### HOW TO COMPLETE THIS TASK
Render everything in the entries below from the line containing "right shoulder: (175, 176, -6)" down to the line containing "right knee: (228, 262, -12)", both ends included, as a Markdown table with columns Row and Line. Give each line its own numbered row and omit blank lines.

### SUPPLIED DATA
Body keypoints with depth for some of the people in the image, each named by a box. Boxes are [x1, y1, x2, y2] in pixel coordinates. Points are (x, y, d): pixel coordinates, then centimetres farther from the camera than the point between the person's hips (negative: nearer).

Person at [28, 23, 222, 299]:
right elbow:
--
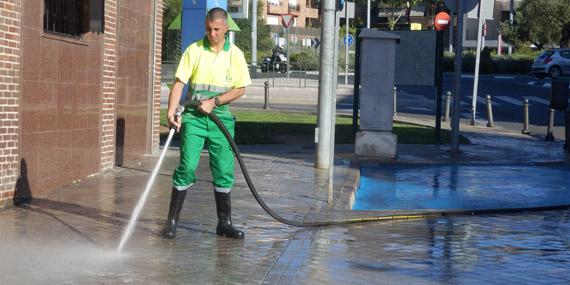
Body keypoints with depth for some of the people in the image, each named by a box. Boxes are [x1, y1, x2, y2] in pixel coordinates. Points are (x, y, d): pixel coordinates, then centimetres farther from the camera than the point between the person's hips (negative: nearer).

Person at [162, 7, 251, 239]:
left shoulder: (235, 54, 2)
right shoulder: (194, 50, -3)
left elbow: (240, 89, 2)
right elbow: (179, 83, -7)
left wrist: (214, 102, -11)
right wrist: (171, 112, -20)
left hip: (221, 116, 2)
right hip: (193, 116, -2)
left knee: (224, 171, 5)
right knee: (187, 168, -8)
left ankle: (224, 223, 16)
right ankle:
--
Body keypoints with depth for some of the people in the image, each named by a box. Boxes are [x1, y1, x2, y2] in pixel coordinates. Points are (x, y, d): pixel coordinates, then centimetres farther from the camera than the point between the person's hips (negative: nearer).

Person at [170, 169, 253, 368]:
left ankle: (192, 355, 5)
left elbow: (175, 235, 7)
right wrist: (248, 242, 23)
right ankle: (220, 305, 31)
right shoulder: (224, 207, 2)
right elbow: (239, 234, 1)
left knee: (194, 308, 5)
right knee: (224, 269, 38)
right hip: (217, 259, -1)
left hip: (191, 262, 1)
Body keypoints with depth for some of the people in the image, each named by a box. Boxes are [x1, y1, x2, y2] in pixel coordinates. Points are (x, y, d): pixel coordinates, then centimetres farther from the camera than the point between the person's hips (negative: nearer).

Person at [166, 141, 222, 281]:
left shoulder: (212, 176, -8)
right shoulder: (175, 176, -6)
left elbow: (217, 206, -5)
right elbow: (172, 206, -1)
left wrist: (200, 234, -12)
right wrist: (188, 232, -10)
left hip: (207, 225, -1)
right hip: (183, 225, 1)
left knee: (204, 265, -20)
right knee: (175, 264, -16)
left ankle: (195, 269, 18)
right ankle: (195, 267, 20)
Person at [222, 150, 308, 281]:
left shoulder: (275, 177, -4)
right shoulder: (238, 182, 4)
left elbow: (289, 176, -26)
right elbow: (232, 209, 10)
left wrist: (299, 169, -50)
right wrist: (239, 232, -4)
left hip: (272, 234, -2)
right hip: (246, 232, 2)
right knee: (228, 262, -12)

### COMPLETED EXERCISE
| Row | Line |
|---|---|
| 1 | right shoulder: (175, 176, -6) |
| 2 | left elbow: (217, 206, -5) |
| 3 | right elbow: (172, 206, -1) |
| 4 | left wrist: (200, 234, -12) |
| 5 | right wrist: (188, 232, -10) |
| 6 | left hip: (207, 225, -1) |
| 7 | right hip: (183, 225, 1) |
| 8 | left knee: (204, 265, -20) |
| 9 | right knee: (175, 264, -16) |
| 10 | left ankle: (195, 269, 18) |
| 11 | right ankle: (195, 267, 20) |
| 12 | Person at [222, 150, 308, 281]: |
| 13 | left shoulder: (275, 177, -4) |
| 14 | right shoulder: (238, 182, 4) |
| 15 | left elbow: (289, 176, -26) |
| 16 | right elbow: (232, 209, 10) |
| 17 | left wrist: (299, 169, -50) |
| 18 | right wrist: (239, 232, -4) |
| 19 | left hip: (272, 234, -2) |
| 20 | right hip: (246, 232, 2) |
| 21 | right knee: (228, 262, -12) |